On 05/17/2013 11:59 PM, Jason Mehrens wrote:
Aleksej,
Should readObject call super.initCause instead of this.initCause? Maybe initCause should be only called if scause != null && super.getCause() == null. If super.getCause is not null initCause will always fail. Jason ----------------------------------------
Date: Fri, 17 May 2013 23:34:35 +0400
From: aleksej.efi...@oracle.com
To: core-libs-dev@openjdk.java.net; david.hol...@oracle.com; 
alan.bate...@oracle.com
Subject: Re: RFR 8009581: Xpathexception does not honor initcause()

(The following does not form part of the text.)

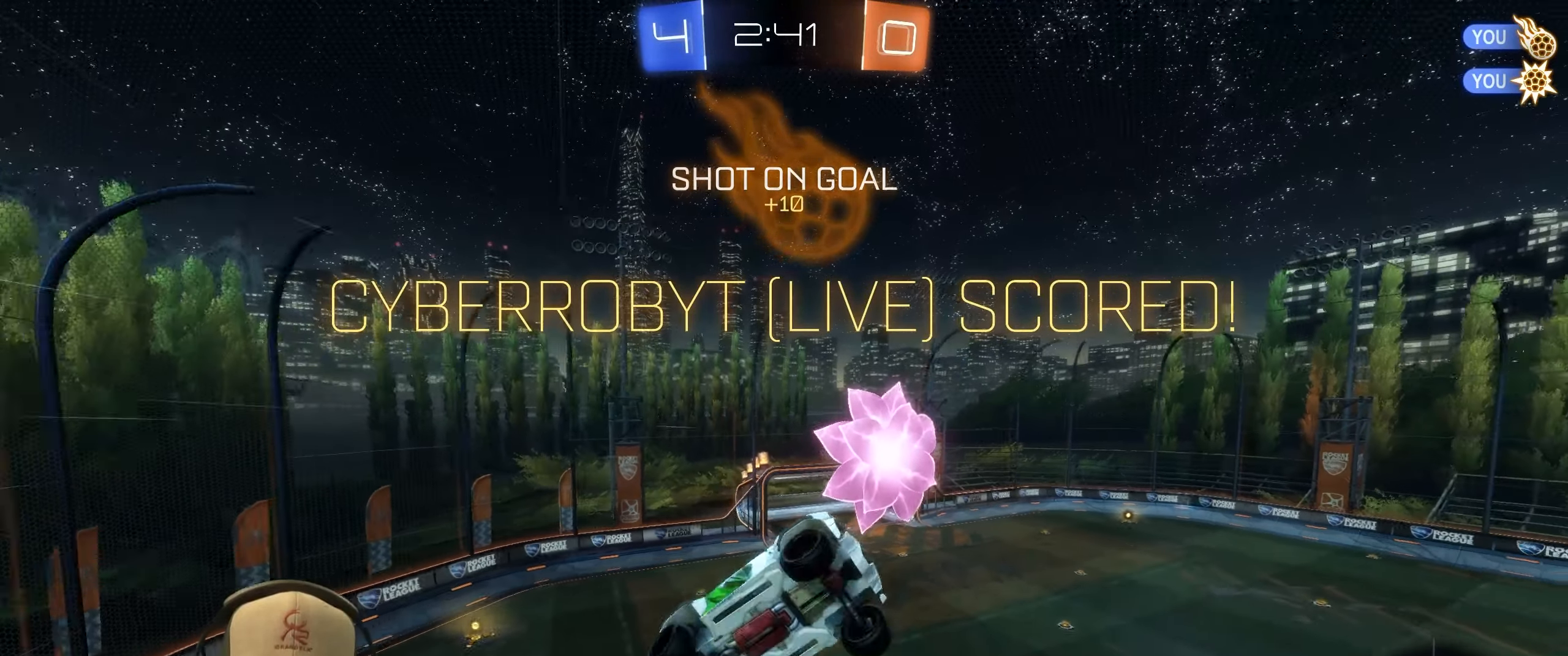
{"buttons": ["L1"], "left_stick": "down-right", "events": [[350, "R1", "up"], [433, "left_stick", "down-right"]]}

Alan, David and other team!
Resending the previous RFR 8009581 v.1. It might lost among the pack posts.

Best regards,
Aleksej

On 11.05.2013 23:43, Aleksej Efimov wrote:
Hello Alan, David and other experts,

I presents the second version of fix for XPathException class for your
review: http://cr.openjdk.java.net/~dmeetry/8009581/webrev.1/
<http://cr.openjdk.java.net/%7Edmeetry/8009581/webrev.1/>
The serialized form remains the same in this patch, as was suggested.
I have also done some tests with serialization/deserialization of
XPathException class with different JDK versions. The class serialized
on JDK with patch was successfully deserialized by JDK versions
(6,7,8) without fix and vice versa.

-Aleksej

On 04/30/2013 11:08 AM, David Holmes wrote:
On 29/04/2013 11:45 PM, Aleksej Efimov wrote:
Alan,
The XPathException class doesn't have any fields only methods (it had a
'cause' method, but it was deleted in suggested fix).
It had a cause field that was deleted not a method, hence the change
to the serialized form that Alan is highlighting.

David
-----

And, as I can see,
there is no need to control what information is saved or to append
additional information to the serialization stream.
So, I think the readObject/writeObject is not required here.

-Aleksej

On 04/24/2013 10:17 PM, Alan Bateman wrote:
On 24/04/2013 14:53, Aleksej Efimov wrote:
Hi all,

Can I have a reviews for the following change:
http://cr.openjdk.java.net/~dmeetry/8009581/webrev.0/
<http://cr.openjdk.java.net/%7Edmeetry/8009581/webrev.0/>

Summary:
There is an erroneous behavior in 'initCause' method of
javax.xml.xpath.XPathException class.
Lets look at the following situation:
XPathException is created with 'XPathException(String )' constructor
and then the cause is initialized with 'initCause' method. Such
initialization sequence of actions isn't restricted by XPathException
[1] and Throwable [2] docs.
After that a cause is retrieved by 'getCause()' method: this call
returns incorrect cause = 'null'. It should return the same cause as
was used in 'initCause'. And this is the erroneous behavior.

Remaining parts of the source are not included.